ISLAMABAD, Aug 8: The cigarette industry on Wednesday requested the finance ministry not to implement the idea of a uniform excise duty on all cigarette brands suggested by the World Health Organisation, as opposed to the current tiered one.

In a meeting with finance ministry officials, a delegation of cigarette manufactures said that the WHO recommendation recently adopted in Geneva, is not suitable for the country like Pakistan, where the socio- economic structure is different from that of European countries.

Currently, in Pakistan, federal excise duty (FED) is different on various brands of cigarettes, based on the value.

“The present system is that there is high tax on costlier cigarettes and a uniform average tax would mean that FED would be lowered on high end cigarettes and increased on cigarettes of low value brands,” said an official of the finance ministry.

“Unlike the developed countries, there is a large gap between low income groups and the well off class in the country.”

The experts from cigarette industry are of a different opinion about the concept of tax sovereignty, which is accepted by the WHO, as societies differ across the world in various ways.

“Higher taxes doesn’t necessarily mean higher revenues, ’said one official of the cigarette industry, adding, “This is because there is a serious issue of tax evasion in county and as tax rate would be increased many local manufacturers would prefer not to pay taxes at all.”

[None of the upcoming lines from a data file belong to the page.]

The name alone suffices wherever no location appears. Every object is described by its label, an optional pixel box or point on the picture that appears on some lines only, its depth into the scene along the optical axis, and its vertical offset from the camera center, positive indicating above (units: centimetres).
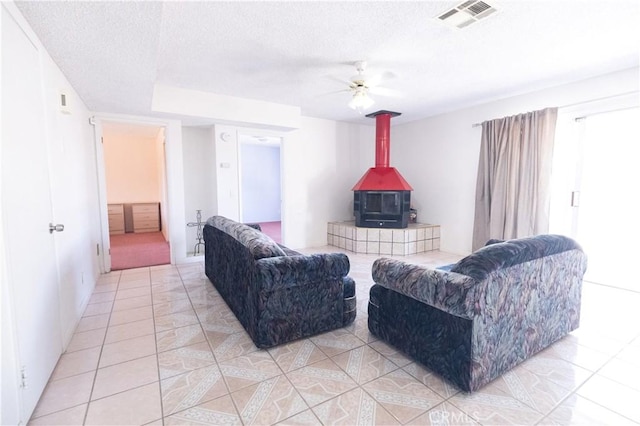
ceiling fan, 317 +113
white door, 141 -15
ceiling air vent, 201 +125
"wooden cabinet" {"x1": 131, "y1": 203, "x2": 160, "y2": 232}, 676 -65
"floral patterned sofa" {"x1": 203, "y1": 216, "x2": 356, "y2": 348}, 204 -76
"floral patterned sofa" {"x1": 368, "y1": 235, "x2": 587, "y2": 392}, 158 -71
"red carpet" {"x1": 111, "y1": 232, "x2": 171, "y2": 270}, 436 -106
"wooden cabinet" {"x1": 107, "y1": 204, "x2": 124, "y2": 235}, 652 -65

Tax experts are unanimous that a target based on excise incidence is meaningless as there is no correlation between excise incidence and excise yield.

The delegation told the officials that FBR tax excise structure on cigarettes has been yielding optimum revenue for FBR for the last 10 years, which is in line with the government policy.

The two major cigarette manufacturers contributed Rs58 billion in taxes and other levies in 2011-12, while only Rs0.5 billion was contributed by other cigarette manufacturers.

The industry claims that cigarette sector delivers nearly 37 per cent of total FED collection and almost 3.9pc of total FBR revenue.

The delegation told officials that the tax rate on a pack of cigarettes is high within the region and was up to 81 percent of the total value of the packet in certain brands.

“We fear that any increase in taxation could lead to higher smuggling of cigarettes in Pakistan,” the industry players said.